The network’s members were asked to rank lenders on their service, products, confidence in using them and the quality of their business development manager (BDM) support.

The building society scored lowest for its service, just below Accord Mortgages, and seventh place for its BDM team, but shot to the top of the table for its products.

Brokers voted Platform and Accord ninth and 10th respectively for BDM support and the confidence which brokers had in using them, while Platform scraped the bottom of the table on products allowing Halifax to escape last position.

Despite brokers showing a lack of enthusiasm for Halifax’s mortgage products in the first quarter of the year, it topped the lender league for service and brokers’ confidence in using them. RBS scored consistently well in all four categories securing second place in all areas except for BDM support, where it edged ahead of Halifax to claim first position.

Gary Fairhall, company director, The Mortgage Shop, a member of the PTFS network, said he was not surprised Nationwide had landed in last place for its service, describing the lenders’ underwriting processes as ‘rigid’ and ‘black and white’. He said the building society had a ‘tick box mentality’ when it came to assessing cases.

“Its underwriting is too rigid, that’s my biggest bug bear,” said Fairhall. “I’d like to see them apply common sense a lot more.”

He used the example of a recent case he had submitted which underwriters had ‘quibbled’ over because the applicants’ payslips were not consistent after his client had been paid for extra shifts.

“I don’t understand why it was issue, he had clean credit and the case had come in at around 30 to 40% loan-to-value,” Fairhall added.

“Perhaps there are internal training issues because some team members are fairly new, but at present Nationwide’s service is very frustrating for brokers.”

Tom Cleary, senior mortgage adviser at Charles Cameron & Associates, said Nationwide’s service had suffered because it had priced its products so low it was being swamped with business which it could not manage. “Its products are really competitive but there is nothing more frustrating than not being able to cope with the amount of business you have generated yourself,” he said.

He added: “It needs to price its products a little higher which will allow it to offer better service, and ironically it will end up with more business this way.”

Accord was criticised for having systems which were ‘stuck in the dark ages’.

Its credit-score was labelled as unreliable and inconsistent, which one broker said threw out cases if the address was not keyed in, in a certain way. Fairhall heaped praise on his Accord BDM for his efforts in trying to help get cases to be accepted but said he was too busy fighting fires because the lender’s proposition was so poor.

### About this task:
Rewrite the broker survey text, beginning at the words "The building society scored" and stopping after "escape last position.". Rename "BDM" as "business development manager" throughout.

Collected data:

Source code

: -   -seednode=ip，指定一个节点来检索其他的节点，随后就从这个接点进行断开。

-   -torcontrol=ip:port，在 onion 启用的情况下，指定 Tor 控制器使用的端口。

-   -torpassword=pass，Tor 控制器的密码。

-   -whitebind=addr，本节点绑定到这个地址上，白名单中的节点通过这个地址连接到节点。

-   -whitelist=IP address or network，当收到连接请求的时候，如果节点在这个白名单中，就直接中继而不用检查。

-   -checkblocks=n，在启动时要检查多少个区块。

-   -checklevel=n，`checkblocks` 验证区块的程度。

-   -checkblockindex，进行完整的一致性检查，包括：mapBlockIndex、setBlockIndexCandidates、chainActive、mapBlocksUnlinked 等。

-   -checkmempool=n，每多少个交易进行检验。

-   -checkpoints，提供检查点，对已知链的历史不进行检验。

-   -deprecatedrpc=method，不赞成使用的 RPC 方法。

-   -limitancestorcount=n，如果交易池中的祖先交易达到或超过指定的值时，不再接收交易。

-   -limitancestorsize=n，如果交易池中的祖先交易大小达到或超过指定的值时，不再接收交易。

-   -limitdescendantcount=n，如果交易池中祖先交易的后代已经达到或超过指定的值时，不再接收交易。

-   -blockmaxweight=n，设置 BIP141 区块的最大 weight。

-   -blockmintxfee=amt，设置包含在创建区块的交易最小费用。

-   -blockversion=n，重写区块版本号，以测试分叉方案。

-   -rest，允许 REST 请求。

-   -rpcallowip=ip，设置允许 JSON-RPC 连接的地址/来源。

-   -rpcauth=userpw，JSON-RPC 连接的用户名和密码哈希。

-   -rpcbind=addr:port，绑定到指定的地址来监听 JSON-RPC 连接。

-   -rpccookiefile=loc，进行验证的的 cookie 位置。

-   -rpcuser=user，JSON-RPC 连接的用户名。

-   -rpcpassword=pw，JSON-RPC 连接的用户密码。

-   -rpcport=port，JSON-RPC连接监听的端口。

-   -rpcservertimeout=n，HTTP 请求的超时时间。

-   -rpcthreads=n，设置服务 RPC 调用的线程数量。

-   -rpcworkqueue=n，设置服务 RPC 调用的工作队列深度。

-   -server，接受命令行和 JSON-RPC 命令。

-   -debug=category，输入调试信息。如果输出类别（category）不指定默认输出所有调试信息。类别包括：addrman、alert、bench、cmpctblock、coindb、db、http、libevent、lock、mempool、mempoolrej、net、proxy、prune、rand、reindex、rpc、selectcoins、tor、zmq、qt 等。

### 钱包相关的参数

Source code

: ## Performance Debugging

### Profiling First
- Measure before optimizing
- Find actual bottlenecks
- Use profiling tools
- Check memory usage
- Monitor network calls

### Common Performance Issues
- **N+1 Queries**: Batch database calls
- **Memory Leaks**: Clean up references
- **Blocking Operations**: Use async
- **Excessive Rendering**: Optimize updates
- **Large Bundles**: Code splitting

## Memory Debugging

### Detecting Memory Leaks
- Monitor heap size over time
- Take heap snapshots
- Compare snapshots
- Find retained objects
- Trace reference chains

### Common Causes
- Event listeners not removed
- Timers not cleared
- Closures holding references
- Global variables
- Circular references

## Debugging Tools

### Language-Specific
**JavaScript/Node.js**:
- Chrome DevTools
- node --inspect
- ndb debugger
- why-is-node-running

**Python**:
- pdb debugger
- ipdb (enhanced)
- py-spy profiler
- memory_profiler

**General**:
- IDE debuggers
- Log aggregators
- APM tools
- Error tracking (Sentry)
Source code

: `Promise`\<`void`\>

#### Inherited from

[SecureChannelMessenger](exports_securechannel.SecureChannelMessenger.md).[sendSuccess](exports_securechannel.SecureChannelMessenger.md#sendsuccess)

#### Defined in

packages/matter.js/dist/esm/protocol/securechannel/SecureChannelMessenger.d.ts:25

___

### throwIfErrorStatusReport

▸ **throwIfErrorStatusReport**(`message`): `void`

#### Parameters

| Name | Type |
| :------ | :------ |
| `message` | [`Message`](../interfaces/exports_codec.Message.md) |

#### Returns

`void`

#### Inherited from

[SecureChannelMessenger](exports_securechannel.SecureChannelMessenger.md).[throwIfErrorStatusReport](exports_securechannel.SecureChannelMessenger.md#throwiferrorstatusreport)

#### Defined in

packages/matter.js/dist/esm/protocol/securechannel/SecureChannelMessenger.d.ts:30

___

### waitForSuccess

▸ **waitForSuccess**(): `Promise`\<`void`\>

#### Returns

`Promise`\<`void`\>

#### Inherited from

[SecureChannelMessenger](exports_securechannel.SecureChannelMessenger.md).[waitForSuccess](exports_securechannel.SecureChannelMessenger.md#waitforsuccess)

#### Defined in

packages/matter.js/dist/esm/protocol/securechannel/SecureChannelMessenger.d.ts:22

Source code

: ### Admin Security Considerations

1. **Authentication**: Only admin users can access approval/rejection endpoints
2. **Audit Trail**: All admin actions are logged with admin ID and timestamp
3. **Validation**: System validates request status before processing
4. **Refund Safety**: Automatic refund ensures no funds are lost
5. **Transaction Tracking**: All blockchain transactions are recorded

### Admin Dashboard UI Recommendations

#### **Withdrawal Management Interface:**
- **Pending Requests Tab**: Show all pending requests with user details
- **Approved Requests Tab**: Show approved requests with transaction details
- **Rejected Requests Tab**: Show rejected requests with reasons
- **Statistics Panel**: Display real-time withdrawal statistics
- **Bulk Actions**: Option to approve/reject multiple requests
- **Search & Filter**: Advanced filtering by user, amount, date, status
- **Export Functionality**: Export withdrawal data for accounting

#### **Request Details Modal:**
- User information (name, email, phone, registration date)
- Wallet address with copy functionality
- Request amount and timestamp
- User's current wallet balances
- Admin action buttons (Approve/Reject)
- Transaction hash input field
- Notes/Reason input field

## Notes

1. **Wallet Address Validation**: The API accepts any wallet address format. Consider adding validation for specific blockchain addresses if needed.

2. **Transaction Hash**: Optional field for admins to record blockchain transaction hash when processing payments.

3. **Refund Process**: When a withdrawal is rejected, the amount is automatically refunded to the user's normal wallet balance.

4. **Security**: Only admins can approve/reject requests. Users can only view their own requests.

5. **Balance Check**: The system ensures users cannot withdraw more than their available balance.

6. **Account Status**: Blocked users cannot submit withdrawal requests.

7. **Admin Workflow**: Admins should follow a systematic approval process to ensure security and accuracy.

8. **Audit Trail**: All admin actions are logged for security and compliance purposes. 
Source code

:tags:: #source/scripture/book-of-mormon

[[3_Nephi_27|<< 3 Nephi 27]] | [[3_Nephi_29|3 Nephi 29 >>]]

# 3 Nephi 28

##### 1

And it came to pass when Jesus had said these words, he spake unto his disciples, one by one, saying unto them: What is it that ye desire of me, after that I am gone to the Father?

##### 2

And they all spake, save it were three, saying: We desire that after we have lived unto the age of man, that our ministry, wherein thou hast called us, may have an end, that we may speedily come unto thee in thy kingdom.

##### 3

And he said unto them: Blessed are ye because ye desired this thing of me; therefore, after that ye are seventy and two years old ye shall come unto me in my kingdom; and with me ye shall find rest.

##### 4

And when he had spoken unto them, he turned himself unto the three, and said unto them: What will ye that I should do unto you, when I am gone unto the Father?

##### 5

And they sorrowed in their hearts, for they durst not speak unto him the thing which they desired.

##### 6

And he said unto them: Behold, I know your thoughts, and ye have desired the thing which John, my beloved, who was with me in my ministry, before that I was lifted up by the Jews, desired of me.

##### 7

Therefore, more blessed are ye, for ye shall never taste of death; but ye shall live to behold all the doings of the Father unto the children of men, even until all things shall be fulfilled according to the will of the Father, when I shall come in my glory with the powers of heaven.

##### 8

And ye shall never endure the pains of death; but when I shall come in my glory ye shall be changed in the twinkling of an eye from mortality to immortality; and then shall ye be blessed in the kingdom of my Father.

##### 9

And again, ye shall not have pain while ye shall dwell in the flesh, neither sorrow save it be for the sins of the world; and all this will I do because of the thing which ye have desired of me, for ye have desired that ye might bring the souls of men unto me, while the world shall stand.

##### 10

### Written solution:
The building society scored lowest for its service, just below Accord Mortgages, and seventh place for its business development manager team, but shot to the top of the table for its products.

Brokers voted Platform and Accord ninth and 10th respectively for business development manager support and the confidence which brokers had in using them, while Platform scraped the bottom of the table on products allowing Halifax to escape last position.